Your task: Copy each line below holding "Nagar".

***** Records to use *****

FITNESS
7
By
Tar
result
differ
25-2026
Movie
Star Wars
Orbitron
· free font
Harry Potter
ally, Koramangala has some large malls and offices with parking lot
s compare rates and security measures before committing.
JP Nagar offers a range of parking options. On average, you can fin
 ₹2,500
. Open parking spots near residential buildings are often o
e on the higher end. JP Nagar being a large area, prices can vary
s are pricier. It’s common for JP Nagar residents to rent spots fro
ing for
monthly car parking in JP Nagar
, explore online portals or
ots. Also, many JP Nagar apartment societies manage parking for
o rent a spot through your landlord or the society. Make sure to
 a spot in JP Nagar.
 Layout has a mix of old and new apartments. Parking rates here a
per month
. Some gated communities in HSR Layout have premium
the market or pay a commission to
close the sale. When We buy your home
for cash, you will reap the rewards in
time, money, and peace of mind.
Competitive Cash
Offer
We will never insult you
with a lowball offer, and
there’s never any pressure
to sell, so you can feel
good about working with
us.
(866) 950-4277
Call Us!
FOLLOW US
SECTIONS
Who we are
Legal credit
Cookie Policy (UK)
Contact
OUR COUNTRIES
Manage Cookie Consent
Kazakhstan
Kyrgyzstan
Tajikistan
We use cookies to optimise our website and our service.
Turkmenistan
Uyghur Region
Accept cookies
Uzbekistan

*****

Answer for this exercise:
JP Nagar offers a range of parking options. On average, you can fin
e on the higher end. JP Nagar being a large area, prices can vary
s are pricier. It’s common for JP Nagar residents to rent spots fro
monthly car parking in JP Nagar
ots. Also, many JP Nagar apartment societies manage parking for
 a spot in JP Nagar.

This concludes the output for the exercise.